Prompt — Would it be possible to quote, exactly and in full, the lines from the one with "thumb mcp: (114, 102)" through the end of the entries below?

(Images with keypoint coordinates)
[Start of section]
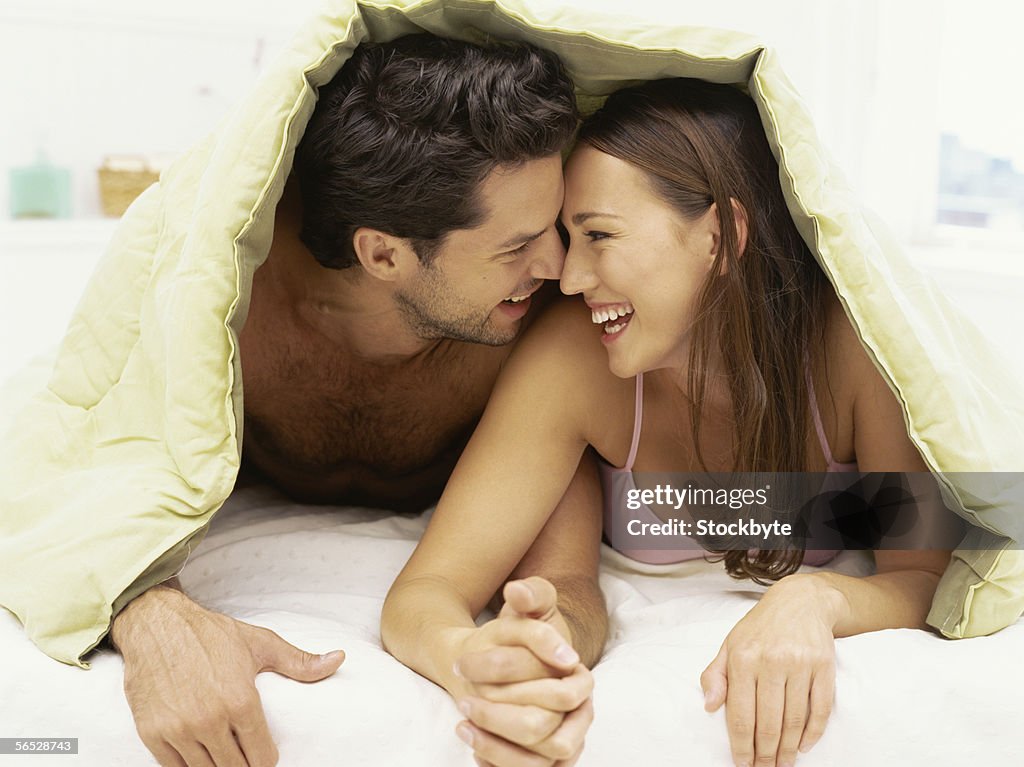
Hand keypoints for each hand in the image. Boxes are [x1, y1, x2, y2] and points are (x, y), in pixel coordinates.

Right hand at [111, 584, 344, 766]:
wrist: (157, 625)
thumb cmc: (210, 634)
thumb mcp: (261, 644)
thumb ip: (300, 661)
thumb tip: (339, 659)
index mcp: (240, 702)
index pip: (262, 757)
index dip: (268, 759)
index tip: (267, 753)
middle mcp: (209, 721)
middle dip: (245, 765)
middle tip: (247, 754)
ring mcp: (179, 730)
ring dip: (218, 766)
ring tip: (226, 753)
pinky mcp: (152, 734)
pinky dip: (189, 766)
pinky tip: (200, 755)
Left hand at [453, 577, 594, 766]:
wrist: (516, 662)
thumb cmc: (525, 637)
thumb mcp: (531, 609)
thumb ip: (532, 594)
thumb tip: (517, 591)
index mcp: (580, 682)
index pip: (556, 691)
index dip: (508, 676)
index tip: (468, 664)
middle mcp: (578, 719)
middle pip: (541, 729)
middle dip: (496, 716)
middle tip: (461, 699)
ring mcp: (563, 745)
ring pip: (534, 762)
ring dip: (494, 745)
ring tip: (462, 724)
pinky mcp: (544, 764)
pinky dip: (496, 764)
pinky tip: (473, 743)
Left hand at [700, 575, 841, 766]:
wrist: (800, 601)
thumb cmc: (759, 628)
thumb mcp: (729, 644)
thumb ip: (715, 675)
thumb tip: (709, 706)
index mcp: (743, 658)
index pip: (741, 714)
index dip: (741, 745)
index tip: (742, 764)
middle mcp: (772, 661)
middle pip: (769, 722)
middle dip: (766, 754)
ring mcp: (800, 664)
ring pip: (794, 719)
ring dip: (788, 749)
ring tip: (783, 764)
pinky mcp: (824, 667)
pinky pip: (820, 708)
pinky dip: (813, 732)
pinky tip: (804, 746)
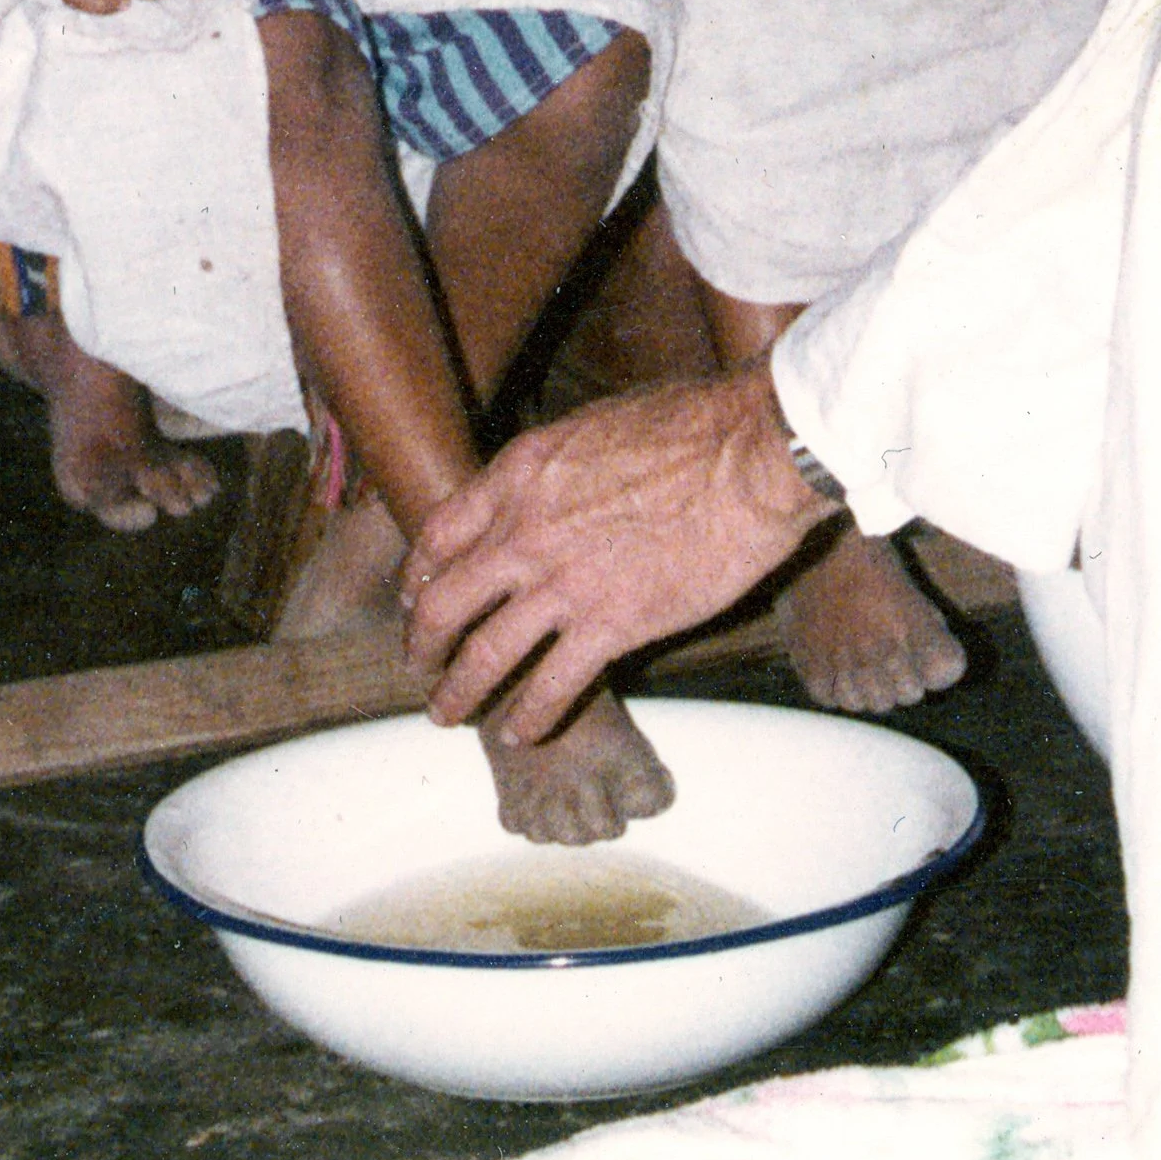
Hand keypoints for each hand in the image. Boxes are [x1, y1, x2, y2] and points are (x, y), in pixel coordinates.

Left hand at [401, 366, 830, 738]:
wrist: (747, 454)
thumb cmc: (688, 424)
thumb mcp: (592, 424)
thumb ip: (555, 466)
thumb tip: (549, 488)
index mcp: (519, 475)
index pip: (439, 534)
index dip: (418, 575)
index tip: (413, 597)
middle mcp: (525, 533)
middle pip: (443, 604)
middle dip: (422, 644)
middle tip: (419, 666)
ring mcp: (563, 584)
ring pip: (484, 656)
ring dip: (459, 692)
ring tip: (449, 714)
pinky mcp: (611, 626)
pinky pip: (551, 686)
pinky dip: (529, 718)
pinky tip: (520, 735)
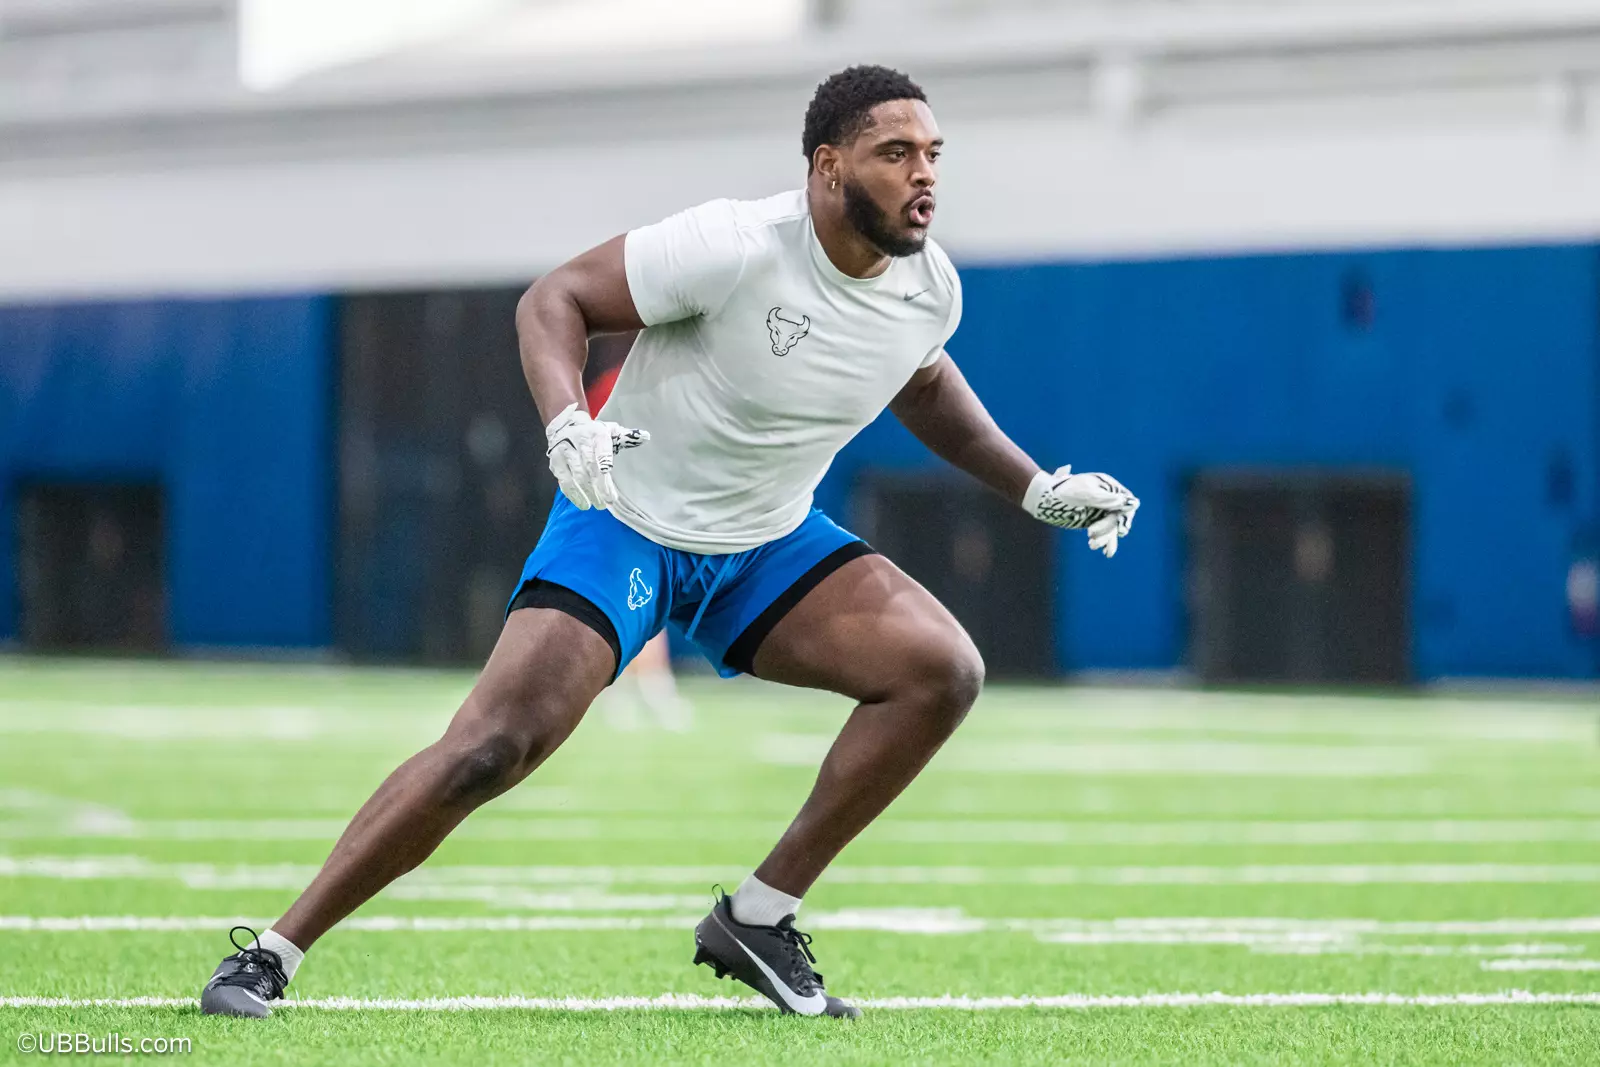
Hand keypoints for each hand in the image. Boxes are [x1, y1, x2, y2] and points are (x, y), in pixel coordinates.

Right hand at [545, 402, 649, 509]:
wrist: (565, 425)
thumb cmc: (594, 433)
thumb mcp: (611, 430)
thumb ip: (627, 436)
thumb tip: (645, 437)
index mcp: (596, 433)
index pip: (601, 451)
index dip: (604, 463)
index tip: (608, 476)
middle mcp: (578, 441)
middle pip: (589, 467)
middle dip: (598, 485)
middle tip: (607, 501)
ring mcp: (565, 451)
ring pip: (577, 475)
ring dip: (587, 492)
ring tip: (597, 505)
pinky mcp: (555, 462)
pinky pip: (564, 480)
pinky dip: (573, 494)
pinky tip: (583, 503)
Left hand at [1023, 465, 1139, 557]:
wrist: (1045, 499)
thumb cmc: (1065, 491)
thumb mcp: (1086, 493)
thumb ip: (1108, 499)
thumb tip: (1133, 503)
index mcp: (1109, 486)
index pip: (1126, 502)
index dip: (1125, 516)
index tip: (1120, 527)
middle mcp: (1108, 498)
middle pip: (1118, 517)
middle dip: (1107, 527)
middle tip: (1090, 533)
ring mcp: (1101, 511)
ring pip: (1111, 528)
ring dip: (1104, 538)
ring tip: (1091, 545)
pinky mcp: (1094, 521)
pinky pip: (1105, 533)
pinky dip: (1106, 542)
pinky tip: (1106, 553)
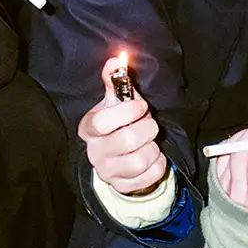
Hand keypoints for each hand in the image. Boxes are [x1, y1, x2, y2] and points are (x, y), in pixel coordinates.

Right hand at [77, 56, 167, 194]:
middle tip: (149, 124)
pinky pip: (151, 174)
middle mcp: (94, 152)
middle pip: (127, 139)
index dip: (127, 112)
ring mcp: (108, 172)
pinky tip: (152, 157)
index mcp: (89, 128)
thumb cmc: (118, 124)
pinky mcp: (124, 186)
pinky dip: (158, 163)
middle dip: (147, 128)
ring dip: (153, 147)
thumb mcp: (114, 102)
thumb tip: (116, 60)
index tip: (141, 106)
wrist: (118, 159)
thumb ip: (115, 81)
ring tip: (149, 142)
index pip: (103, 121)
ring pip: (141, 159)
[End of section]
Exercise solution —
thumb mcp: (114, 102)
thumb tip: (116, 60)
index tip: (141, 106)
wrist: (118, 159)
thumb ip: (115, 81)
ring tip: (149, 142)
index pip: (103, 121)
ring pip: (141, 159)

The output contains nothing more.